◆ Tasks and exercises:
[A] Summarize the passage about Seo's writing of "Good Arguments" in two sentences.
[B] Output every line of text from the records as a Markdown table with the columns "Row" and "Line", numbering each line and skipping blank ones.

Seo’s self-awareness has also played a crucial role in developing the distinct writing of “Good Arguments.” “The book is like, I, I, I because it’s first-person, but I promise I don’t talk about myself that much,” he said. “I’m a pretty shy person in a lot of ways and it takes me a little while to come to the conclusion that I have something worth interrupting other people and stopping people to say, ‘listen to this.’”
“I don’t take that time for granted, I don’t take that attention for granted, and when I choose to speak I want it to be as impactful as possible,” he added.
For Seo, it was crucial that the book read with ease. Pulling from his journalistic instincts, he often manages to convey a great deal of meaning in relatively few pages. The paragraphs can be absorbed in stride, logically flowing from one to the next.
“Whatever work I don’t do as an author — clarifying, condensing, polishing — that’s work that the reader would have to do,” Seo said. “There are so many ideas out there, aren’t there? And I thought, in order for it to have the best chance of sticking, I would want to put in that work.”

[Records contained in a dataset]

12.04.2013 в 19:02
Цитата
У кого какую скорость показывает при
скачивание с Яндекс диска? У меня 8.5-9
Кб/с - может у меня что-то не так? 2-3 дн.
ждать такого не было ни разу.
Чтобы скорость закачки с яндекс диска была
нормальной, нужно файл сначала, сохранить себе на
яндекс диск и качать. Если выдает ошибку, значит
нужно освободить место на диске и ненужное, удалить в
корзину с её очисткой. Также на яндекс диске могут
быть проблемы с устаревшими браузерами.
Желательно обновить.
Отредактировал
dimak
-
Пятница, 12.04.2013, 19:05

◆ Responses in order:
[A] Seo, who calls himself a shy person, says he doesn't take people's attention for granted and wants whatever he chooses to say to be as impactful as possible, even though the first-person book doesn't talk about him much. Drawing on his journalistic instincts, he made the book easy to read by doing the clarifying, condensing and polishing himself so the reader wouldn't have to.

[B]
| Row | Line |
|---|---|
| 1 | 12.04.2013 в 19:02 |
| 2 | Цитата |
| 3 | У кого какую скорость показывает при |
| 4 | скачивание с Яндекс диска? У меня 8.5-9 |
| 5 | Кб/с - может у меня что-то не так? 2-3 дн. |
| 6 | ждать такого не было ни разу. |
| 7 | Чтобы скорость закачки с яндекс диска была |
| 8 | нормальной, нужно файл сначала, сохранить себе на |
| 9 | яндекс диск и качать. Если выдает ошибку, значит |
| 10 | нужно освободить место на диске и ненужное, удалить в |
| 11 | корзину с её очисткой. Также на яндекс диске могут |
| 12 | быть проблемы с устаревшими браузерами. |
| 13 | Желательно обновить. |
| 14 | Отредактировал |
| 15 | dimak |
| 16 | - |
| 17 | Пятница, 12.04.2013, 19:05 |